We’re starting from the previous tutorial that was written to run in the browser. First, we’ll strip all of the HTML leaving just the javascript, change the file extension and include steem as a node module through npm rather than linking to the CDN.
cd bot-11/
- navigate to the correct folder in your terminal app.npm init
- create a new npm project so you can include packages.npm install steem —save
- include steem as a package and save it to the package.json file so once deployed the server knows to do the same.
-update yourACCOUNT_NAME
&ACCOUNT_KEY
and check it’s working.node bot-11.js
to kickstart the bot. Vote from your target account and watch as your main account copies the upvote. If all is good we should have a node.js based bot ready to go on a server. Next we’ll look at our server host of choice and how to secure that private key.
Account Setup
Next create an account over on [https://zeit.co/login]. Then go ahead and download the command line tool from the website or by installing it globally through Node.js npm install -g now
. There is also a desktop app that helps visually see what deployments you have.
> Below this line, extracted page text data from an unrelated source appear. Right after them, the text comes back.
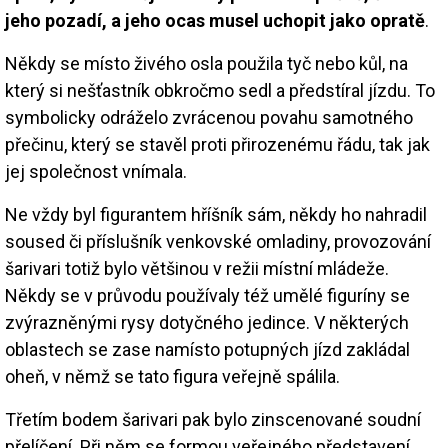
jeho pozadí, a jeho ocas musel uchopit jako opratě
.
Někdy se místo živého osla použila tyč nebo kůl, na
který si nešťastník obkročmo sedl a předstíral jízdu. To
symbolicky odráželo zvrácenou povahu samotného
přečinu, který se stavěl proti přirozenému řádu, tak jak
jej společnost vnímala.
Ne vždy byl figurantem hříšník sám, někdy ho nahradil
soused či příslušník venkovské omladiny, provozování
šarivari totiž bylo většinou v režii místní mládeže.
Někdy se v průvodu používaly též umělé figuríny se
zvýrazněnými rysy dotyčného jedince. V některých
oblastech se zase namísto potupných jízd zakládal
oheň, v němž se tato figura veřejně spálila.
Třetím bodem šarivari pak bylo zinscenované soudní
přelíčení. Při něm se formou veřejného představení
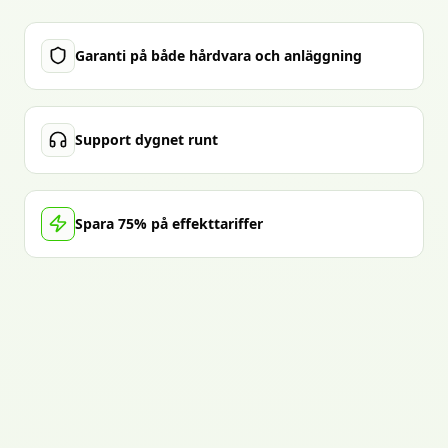
Garanti på både hårdvara och anläggning
Support dygnet runt
Spara 75% på effekttariffer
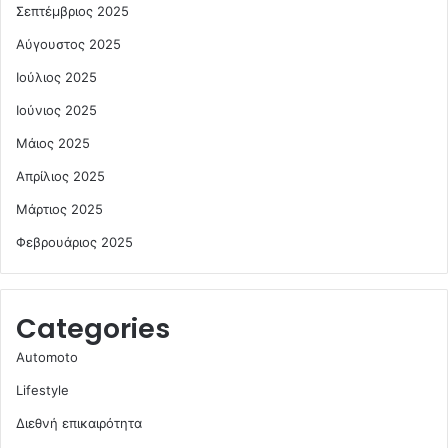
Σεπτέμβριος 2025
Αύγουστος 2025
Ιούλιος 2025
Ιούνιος 2025
Μάιος 2025
Απρίλιος 2025
Μάρτιος 2025
Φεβρουάριος 2025
Categories
Automoto
Lifestyle
Διεθνή επικαιρότητα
Fire up your command line and check Now is installed by testing for its version now -v
.
Creating secrets & Deploying
Before moving any code from our computer it’s important realise the posting key we have used in the tutorials should never be in your source code. I always use a separate account/key for testing just to be safer.
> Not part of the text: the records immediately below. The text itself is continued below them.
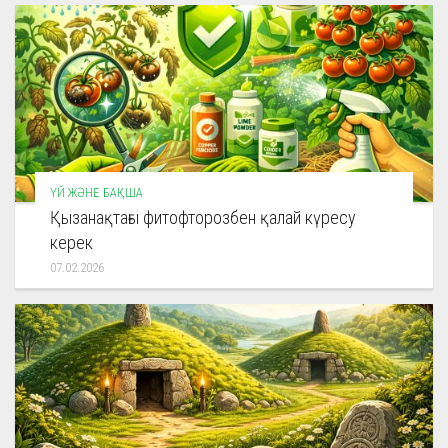
ҮЙ ЖӘНЕ БАҚША
Қызанақтағы фитофторозбен қалай күресу
керек
07.02.2026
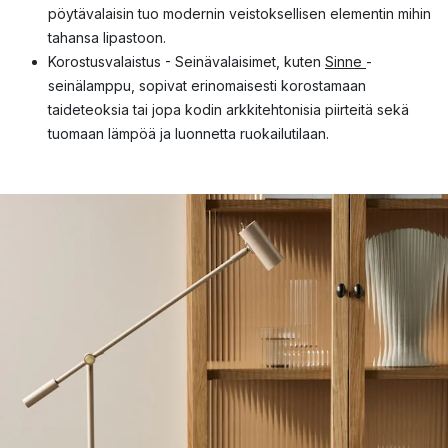
pöytävalaisin tuo modernin veistoksellisen elementin mihin
tahansa lipastoon.
Korostusvalaistus - Seinävalaisimet, kuten
Sinne
-
seinälamppu, sopivat erinomaisesti korostamaan
taideteoksia tai jopa kodin arkkitehtonisia piirteitä sekä
tuomaan lämpöä ja luonnetta ruokailutilaan.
In your terminal run the secret command to add the key as a value. now secret add posting-key value-here
Add a now.json
with an environment key matching your new secret.
{
"env": {
"POSTING_KEY": "@posting-key"
}
}
On deployment now looks for a start script to know how to run your Node.js project this is part of your package.json file.
"scripts": {
"start": "node ./bot-11.js"
},
You posting key is now safely available in your code as an environment variable.process.env.POSTING_KEY
This is a safe way to use private information such as password, tokens, keys within applications that run on remote servers or where the source code is public. The might have seemed like a couple hoops to jump through but as hosting/server config goes it was about as simple as it gets.
Deploy it
If you managed to add your post key as an environment variable you’re ready to launch. 🚀
It’s as simple as running now in the command line to deploy.
now
> Deploying ~/Projects/steem/bot-11 under hey@awesome.club
> Using Node.js 8.9.4 (default)
> Ready! https://bot-11-1337jkjkjk.now.sh (copied to clipboard) [3s]
> Initializing…
OUTPUT - you’ll get a URL to follow where you can look at the logs. you can also visit your dashboard https://zeit.co/dashboard click your app then ’logs’ toward the top right.

You will likely get the No open port found
error because now expects a web server running by default.
That the only downside of using now I’ve found. You can simply add a one-line HTTP server to your app so now allows you to scale as usual. e.g
const {createServer} = require('http').createServer().listen(3000)
Run 24/7
By default all now instances will go to sleep after awhile (they’re ambiguous about how long) so we’ll need to set the minimum instance to 1 so it stays online. This is where it will either cost you money or your code needs to be open source. Run now scale with you url provided earlier with 1 instance
now scale https://bot-11-1337jkjkjk.now.sh 1
With that, your bot is ready to take on the world while you sleep.
Let me know if you need/want help setting up your bots! I know this isn’t a perfect solution but I enjoy nows simplicity compared to other options. If there are better hosting options out there that you have used please let me (and the other readers) know in the comments.